Finding the slope of the linear portion of the curve is another problem. That is why I post a second answer.
FIRST METHOD (arduous)
One use a non-linear regression software to fit the equation $\quad y(x)=y_{min}+\frac{y_{max}-y_{min}}{1+a\:e^{-b\,x}+\alpha\:e^{-\beta\, x}}\quad$ to the data. I didn't it in order to save time. Instead I used your result of fitting : $y_{min} = 5.99\:,\: y_{max} = 11.99\:,\: a_1 = 0.006\:,\: b_1 = 3.39\:,\: a_2 = 1.66\:,\: b_2 = 0.67$
Then one compute the derivatives $\frac{dy}{dx}$ and $\frac{d^2y}{dx^2}$
Solving the equation $\frac{d^2y}{dx^2}=0$ leads to the abscissa of the inflexion point. Then one compute the ordinate and the slope with $\frac{dy}{dx}$.
Thanks to a math software the result is :
$$\begin{cases} x_i=0.733087 \\ y_i=8.965789 \\\frac{dy}{dx}=y'_i=1.006941\end{cases}$$
The equation of the tangent at inflexion point is : $y(x)=y_i+(x-x_i)y_i'$ as drawn on the next figure :
Note : One can see that the tangent is a very good fit only for a few points close to the inflexion point. This is not a good fit for the linear portion of the curve. So the above value of the slope can be condidered as a rough approximate.
SECOND METHOD :
Let $\begin{cases}
y_m=y_{min}+C(y_{max}-y_{min}) \\
y_M=y_{max}-C(y_{max}-y_{min})
\end{cases}\quad$
with for example$\quad C=0.2\quad \begin{cases}y_m=7.19 \\y_M=10.79 \end{cases}$
One determines the corresponding range of $k$ :
Result : $\quad k_{min}=490\quad,\quad k_{max}=530$ .

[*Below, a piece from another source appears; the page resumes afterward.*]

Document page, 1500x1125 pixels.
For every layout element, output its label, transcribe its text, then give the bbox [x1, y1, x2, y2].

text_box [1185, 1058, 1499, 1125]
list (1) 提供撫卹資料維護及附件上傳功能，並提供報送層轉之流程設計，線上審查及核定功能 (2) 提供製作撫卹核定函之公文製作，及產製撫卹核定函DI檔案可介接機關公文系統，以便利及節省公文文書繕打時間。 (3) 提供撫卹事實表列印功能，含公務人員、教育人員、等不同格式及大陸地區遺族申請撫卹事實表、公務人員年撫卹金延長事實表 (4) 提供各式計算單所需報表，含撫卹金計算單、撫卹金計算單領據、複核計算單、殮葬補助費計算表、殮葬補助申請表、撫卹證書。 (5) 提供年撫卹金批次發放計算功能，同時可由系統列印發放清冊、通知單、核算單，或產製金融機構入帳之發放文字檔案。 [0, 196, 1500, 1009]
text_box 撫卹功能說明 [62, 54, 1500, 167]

Then one proceed to a linear regression on the range $k_{min}\leq k\leq k_{max}$ .
$$y=Ax+B$$

Result : $\quad A=0.892462 \quad,\quad B= 8.292967$ .
The fitted staight line is drawn on next figure.

One can see that the fitting is better than above on a larger range. The drawback is that the method is a bit subjective because the result is slightly dependant of the factor $C$ which has to be reasonably chosen ( about $0.1<C<0.3$ ).
Note :An idea to make it less subjective should be to compute $x_m$ and $x_M$ instead of choosing the factor $C$. This might be done thanks to the method given pages 17-19 in https://fr.scribd.com/document/380941024/Regression-par-morceaux-Piecewise-Regression-pdf . Since I didn't tested it with your data I cannot recommend it.